Clearly the USA is a country not limited when it comes to 'mainstream' sport, and football (soccer to those crazy scamps) is not one of them. The game we love falls behind American football, baseball, ice hockey, NASCAR, tiddly winks and competitive chess. In a country where the competition between sports is so strong, it is not surprising that the English Premier League is pretty low on peoples sporting agenda's (in some cases though it may be higher than their own domestic soccer league, but that's a whole different blog post), but that knowledge is out there and with football mad Latin American communities in each major City there is a fan base to attract, it may be minor compared to their top bracket games, but it does exist.
During my time over there, I saw quite a few United, Liverpool, Chelsea and even an Arsenal shirt, but I saw noone representing the English champions. Maybe that is to be expected, we have only recent become big news outside of our own country, but considering we spent 2 consecutive preseasons in the States you would think we should maybe have more to show for it.
That isn't to say there are no Manchester City fans in New York, or the country as a whole, clearly there are, in fact 'The Mad Hatter' bar in the city is recommended for all City fans that find themselves over that way, but when you consider the ties we had to the country with former CEO Garry Cooke coming from Nike, and the trips we did over there I just thought we may have had more of an influence than we seem to have. As with all things though, continued success will clearly spread the word of the club, and these fans and more importantly their money will follow, but I am finding myself begin to wonder if the American market is even one worth pursuing?
As I mentioned, football/soccer just isn't a big deal to mainstream America, sure the Latin population and some of the Afro/Carribean communities prefer it, but if you asked the average man in the street in a small US town to name 3 Premier League teams I suspect it would be a spectacular failure, despite this, numerous clubs every year try to compete with the NFL/NBA/NHL to take some money out of the American public, and over all the years it has only ever really been met with limited success. There comes a time where you wonder if it would be best to write off trying to 'crack' America and focus on other markets, and I wonder if that is what we are beginning to do.
The Summer of 2012 was our first preseason without Garry Cooke at the helm; and with the change in CEO, there was a change in our preseason tour. This year the focus seemed to be more on football as opposed to marketing and that is something that I wholeheartedly buy into. Whereas in the past players have been put through their paces in Los Angeles, this year it was done in a quiet town in the Swiss Alps, the public engagements were gone, and hard work was the focus.
That isn't to say that we didn't do any work trying to spread the brand this Summer, there was a fleeting trip to Asia to play Arsenal and a Malay XI in the birds nest stadium and Kuala Lumpur, clearly this exercise will have aided us and hopefully won us some new supporters, and for me this is a much better use of our time in preseason. People in the far East are crazy about football, where as the majority of Americans are ambivalent. It would be a much easier task to convert kids in China, Thailand and Malaysia into City fans than it is in Milwaukee, Des Moines and Atlanta.

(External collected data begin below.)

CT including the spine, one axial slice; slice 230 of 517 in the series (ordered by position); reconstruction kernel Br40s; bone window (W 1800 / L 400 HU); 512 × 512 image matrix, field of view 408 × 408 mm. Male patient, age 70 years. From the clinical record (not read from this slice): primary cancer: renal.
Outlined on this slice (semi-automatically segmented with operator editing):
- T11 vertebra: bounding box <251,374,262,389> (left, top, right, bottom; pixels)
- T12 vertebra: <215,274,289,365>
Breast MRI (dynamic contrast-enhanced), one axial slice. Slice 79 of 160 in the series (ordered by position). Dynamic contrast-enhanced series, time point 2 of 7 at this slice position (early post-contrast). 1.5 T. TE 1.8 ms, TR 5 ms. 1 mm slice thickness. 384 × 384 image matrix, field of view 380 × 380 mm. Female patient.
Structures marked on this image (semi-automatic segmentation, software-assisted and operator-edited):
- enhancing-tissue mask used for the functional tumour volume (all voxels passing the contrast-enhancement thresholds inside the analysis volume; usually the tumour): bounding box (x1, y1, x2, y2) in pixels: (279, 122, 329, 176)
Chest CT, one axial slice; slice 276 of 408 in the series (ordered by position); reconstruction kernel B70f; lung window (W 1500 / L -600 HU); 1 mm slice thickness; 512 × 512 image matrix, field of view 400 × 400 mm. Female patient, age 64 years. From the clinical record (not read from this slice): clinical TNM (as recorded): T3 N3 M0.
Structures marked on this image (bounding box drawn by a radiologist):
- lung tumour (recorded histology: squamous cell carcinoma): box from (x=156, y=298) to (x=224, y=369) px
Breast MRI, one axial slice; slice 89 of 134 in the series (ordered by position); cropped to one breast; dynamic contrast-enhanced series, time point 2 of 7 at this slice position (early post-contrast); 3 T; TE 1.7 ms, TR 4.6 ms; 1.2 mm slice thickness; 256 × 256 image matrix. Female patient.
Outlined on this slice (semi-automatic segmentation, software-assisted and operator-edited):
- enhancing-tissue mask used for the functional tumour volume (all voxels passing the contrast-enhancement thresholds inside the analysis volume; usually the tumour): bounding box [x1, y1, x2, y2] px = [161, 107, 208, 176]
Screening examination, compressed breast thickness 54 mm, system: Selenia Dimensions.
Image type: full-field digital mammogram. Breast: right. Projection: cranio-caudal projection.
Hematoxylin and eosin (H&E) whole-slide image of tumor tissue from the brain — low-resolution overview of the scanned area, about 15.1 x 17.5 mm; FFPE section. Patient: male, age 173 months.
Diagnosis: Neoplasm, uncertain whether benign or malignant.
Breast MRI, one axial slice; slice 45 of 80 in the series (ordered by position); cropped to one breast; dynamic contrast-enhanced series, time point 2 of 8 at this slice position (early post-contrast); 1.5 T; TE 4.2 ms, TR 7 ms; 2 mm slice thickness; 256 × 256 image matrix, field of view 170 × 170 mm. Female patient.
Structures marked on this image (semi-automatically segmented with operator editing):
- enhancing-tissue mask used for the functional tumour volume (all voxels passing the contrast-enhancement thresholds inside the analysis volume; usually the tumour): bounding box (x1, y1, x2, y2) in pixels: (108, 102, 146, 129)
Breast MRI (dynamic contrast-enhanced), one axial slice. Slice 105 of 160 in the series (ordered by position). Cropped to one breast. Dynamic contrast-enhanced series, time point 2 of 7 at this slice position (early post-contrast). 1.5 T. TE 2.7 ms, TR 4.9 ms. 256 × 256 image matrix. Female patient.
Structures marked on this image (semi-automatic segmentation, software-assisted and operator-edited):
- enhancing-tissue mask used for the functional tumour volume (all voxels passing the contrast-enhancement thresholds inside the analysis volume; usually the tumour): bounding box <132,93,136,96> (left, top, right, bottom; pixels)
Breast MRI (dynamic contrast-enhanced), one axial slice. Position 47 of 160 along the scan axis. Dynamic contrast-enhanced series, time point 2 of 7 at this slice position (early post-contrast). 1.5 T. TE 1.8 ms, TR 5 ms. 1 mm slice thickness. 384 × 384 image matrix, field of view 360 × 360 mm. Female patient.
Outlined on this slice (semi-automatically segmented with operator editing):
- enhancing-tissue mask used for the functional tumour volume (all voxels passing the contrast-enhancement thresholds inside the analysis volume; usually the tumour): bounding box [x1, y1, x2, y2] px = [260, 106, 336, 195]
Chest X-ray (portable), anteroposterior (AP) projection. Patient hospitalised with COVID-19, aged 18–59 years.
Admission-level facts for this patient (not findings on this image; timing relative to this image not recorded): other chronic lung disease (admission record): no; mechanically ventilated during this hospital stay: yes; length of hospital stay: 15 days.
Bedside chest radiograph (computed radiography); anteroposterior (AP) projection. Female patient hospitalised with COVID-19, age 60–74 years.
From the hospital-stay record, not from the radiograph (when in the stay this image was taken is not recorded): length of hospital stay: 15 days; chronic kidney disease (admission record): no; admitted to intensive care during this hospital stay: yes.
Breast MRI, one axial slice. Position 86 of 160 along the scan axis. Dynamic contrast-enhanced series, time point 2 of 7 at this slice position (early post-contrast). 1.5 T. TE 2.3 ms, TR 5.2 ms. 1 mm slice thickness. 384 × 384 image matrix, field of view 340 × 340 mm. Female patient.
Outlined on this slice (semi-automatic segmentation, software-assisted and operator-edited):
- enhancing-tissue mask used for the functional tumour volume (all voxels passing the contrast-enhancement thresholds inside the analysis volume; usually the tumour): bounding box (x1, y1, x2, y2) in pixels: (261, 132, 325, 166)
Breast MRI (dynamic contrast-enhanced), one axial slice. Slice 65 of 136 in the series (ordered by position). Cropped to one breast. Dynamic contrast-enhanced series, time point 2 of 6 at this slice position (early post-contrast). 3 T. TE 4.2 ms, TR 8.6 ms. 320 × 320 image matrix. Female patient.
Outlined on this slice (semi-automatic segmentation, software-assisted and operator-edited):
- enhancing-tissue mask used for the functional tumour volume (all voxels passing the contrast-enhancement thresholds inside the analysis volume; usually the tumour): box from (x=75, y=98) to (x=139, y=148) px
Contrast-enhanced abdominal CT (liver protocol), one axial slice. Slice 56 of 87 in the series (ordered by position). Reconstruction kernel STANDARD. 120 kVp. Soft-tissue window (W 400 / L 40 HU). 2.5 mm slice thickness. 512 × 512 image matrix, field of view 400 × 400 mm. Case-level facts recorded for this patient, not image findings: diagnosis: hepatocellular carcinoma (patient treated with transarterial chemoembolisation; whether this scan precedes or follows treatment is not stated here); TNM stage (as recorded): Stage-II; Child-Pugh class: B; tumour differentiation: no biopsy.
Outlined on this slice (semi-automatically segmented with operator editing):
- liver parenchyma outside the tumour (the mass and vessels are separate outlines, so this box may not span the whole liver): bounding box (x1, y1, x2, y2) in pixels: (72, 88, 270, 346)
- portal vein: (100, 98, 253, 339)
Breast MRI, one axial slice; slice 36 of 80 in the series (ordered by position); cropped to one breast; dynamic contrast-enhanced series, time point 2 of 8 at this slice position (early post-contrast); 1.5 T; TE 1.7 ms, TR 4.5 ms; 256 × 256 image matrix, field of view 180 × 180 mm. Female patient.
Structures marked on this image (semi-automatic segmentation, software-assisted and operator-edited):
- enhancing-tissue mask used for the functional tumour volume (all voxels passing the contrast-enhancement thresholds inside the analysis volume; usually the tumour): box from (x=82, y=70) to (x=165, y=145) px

The exposure that the Premier League has in these Asian markets is huge, and although the majority of support is for our rivals due to their success there is still huge opportunities there for us to make the sort of money we need to help meet Financial Fair Play. Clearly this is not an ideal scenario for supporters that we have in other parts of the world, but if we are cynical and view these tours as nothing more than the money making schemes that they are, then surely it is preferable to focus our efforts on markets with easier and slightly more solid gains.
It is undeniable that if a few football teams did 'crack' the US, the financial rewards would be huge, but competing against their major sports, as well as the attitude that the majority of Americans seem to have towards football makes it somewhat of an impossible mission in my mind, where as the gains in Asia would be much easier to achieve and potentially far more rewarding.